Description
The contract for delay
currently states:
Blocks the program for at least
n
instruction cycles
The current implementation is:
llvm_asm!("1:
nop
subs $0, $$1
bne.n 1b"
: "+r"(_n / 4 + 1)
:
: "cpsr"
: "volatile");
This is approximately an assembly gloss of the code
let mut i = n / 4 + 1;
loop {
i -= 1;
if i == 0 { break }
}
Why the divide-by-four? Well, the code appears to be assuming that the minimum amount of time that the instruction sequence could take is four cycles, and so it is taking that into account to minimize the amount of over-delaying. That cycle count is approximately accurate on M3/M4 (it's an underestimate in practice, even in zero-wait-state RAM), but is wrong on M7 or any other part with any combination of nop-folding, branch prediction, and multiple issue.

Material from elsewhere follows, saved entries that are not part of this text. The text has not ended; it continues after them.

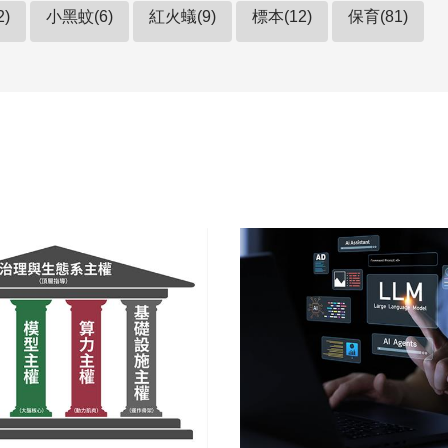
2)
小黑蚊(6)
紅火蟻(9)
標本(12)
保育(81)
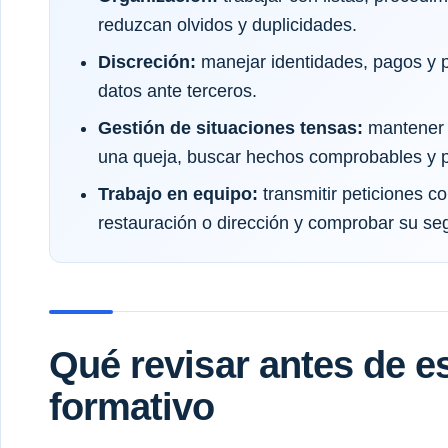
reduzcan olvidos y duplicidades.
Discreción:
manejar identidades, pagos y p
datos ante terceros.
Gestión de situaciones tensas:
mantener u
una queja, buscar hechos comprobables y p
Trabajo en equipo:
transmitir peticiones c
restauración o dirección y comprobar su se
Qué revisar antes de 
formativo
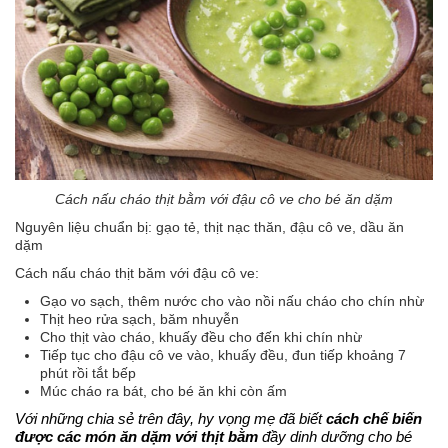
Cách nấu cháo thịt bằm với đậu cô ve cho bé ăn dặm
Nguyên liệu chuẩn bị: gạo tẻ, thịt nạc thăn, đậu cô ve, dầu ăn
dặm
Cách nấu cháo thịt băm với đậu cô ve:
Gạo vo sạch, thêm nước cho vào nồi nấu cháo cho chín nhừ
Thịt heo rửa sạch, băm nhuyễn
Cho thịt vào cháo, khuấy đều cho đến khi chín nhừ
Tiếp tục cho đậu cô ve vào, khuấy đều, đun tiếp khoảng 7
phút rồi tắt bếp
Múc cháo ra bát, cho bé ăn khi còn ấm
Với những chia sẻ trên đây, hy vọng mẹ đã biết 
cách chế biến 
được các món ăn dặm với thịt bằm
 đầy dinh dưỡng cho bé 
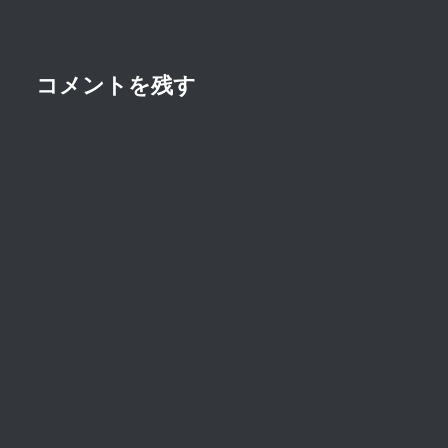
ョ
ン
コメントを残す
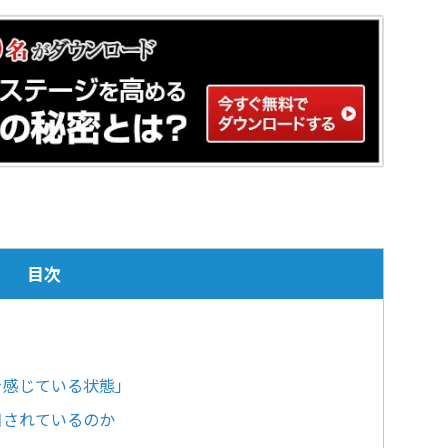
目次
"を感じている状態」
目されているのか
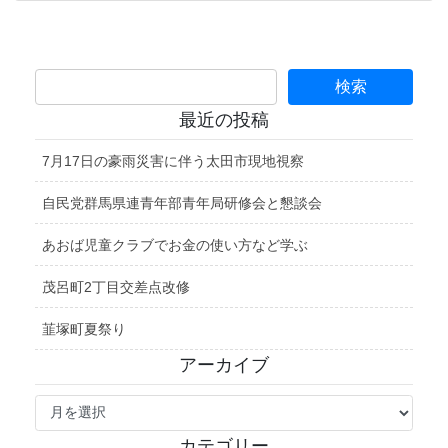
最近の投稿
7月17日の豪雨災害に伴う太田市現地視察
自民党群馬県連青年部青年局研修会と懇談会
あおば児童クラブでお金の使い方など学ぶ
茂呂町2丁目交差点改修
韮塚町夏祭り
アーカイブ
ア
ー
カ
カテゴリー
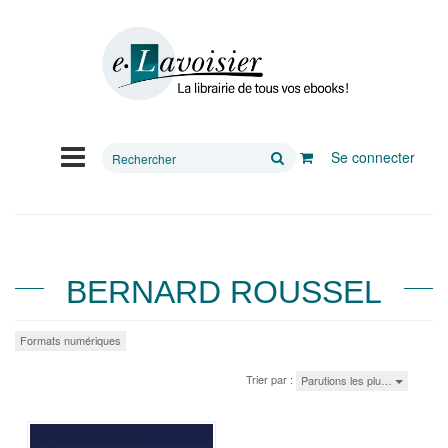
Rechercher
Se connecter
sur
le
site
BERNARD ROUSSEL
Formats numériques
Trier par :
Parutions les plu…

As a result, on such CPUs, this function delays for substantially fewer cycles than advertised -- by roughly a factor of 2, depending on cache and memory system configuration, branch alignment, etc. (It also appears to be wrong on M33, but M33 is not superscalar, so it's probably just an instruction timing issue.)
As CPU core complexity grows, any hand-tuned cycle delay loops need to be specialized for the particular microarchitecture being used, much like in the 486/Pentium era. Alternatively, you could use a conservative implementation that, when asked to loop for at least n
cycles, repeats the loop n
times -- that should be safe for now, but I wouldn't recommend it, particularly because we've got the zero-overhead-loop extension to ARMv8-M on the horizon.
Shout out to @labbott for noticing this.